Del: I was with a couple other bands before that. We didn't do any recording, but I was with a band called San Serif and a couple other little bands that weren't doing anything, but the Barrier was the first band where I was actually recording.
Edwin: What happened to the Barrier? Why did you guys break up?
Del: We kind of folded up when the singer started getting more into film. Our manager at the time used to make films of bands. He used to do bands like Dave Dee, Dozy, Beaky, Mick and Tich and so the lead singer got into working with him more on the film side and so the band kind of folded up at that point. We got another band together briefly called Slam Hefty, but we didn't record and that was kind of the end of the Barrier. That was the end of '69, beginning of '70.

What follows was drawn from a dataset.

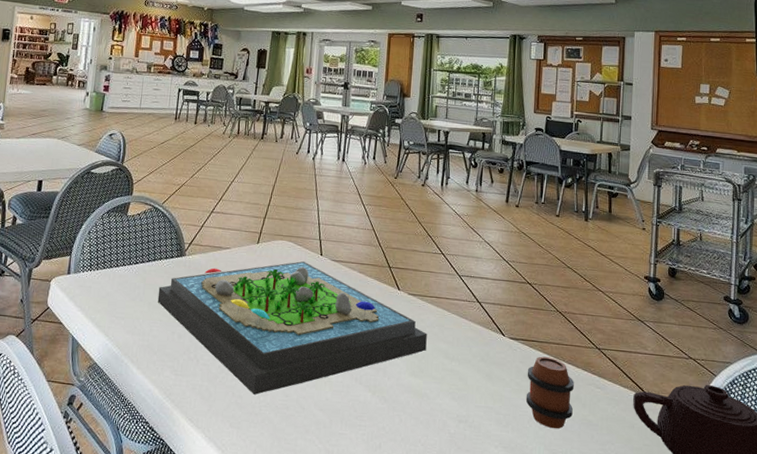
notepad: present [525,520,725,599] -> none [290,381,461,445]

Edwin: Did you and Alan come to the Downliners as a package deal?
Del: Well, we'd kept in touch and Alan had got to know Keith. We put together a band called Skeleton Crew, me Del and Keith and then this opportunity with the Downliners came up.
Edwin: When was that.
Del: '89, I think. The first album we did was Savage Return.
Edwin: Do you have a company you're running from over here or are you not one of those guys?
Del: I'm not one of those guys.
Edwin: Do you have a day job or is this enough?
Del: I don't make enough. I have a building company gig going. Bits and pieces.
(After this exchange, there was general agreement that all topics had been covered reasonably well.)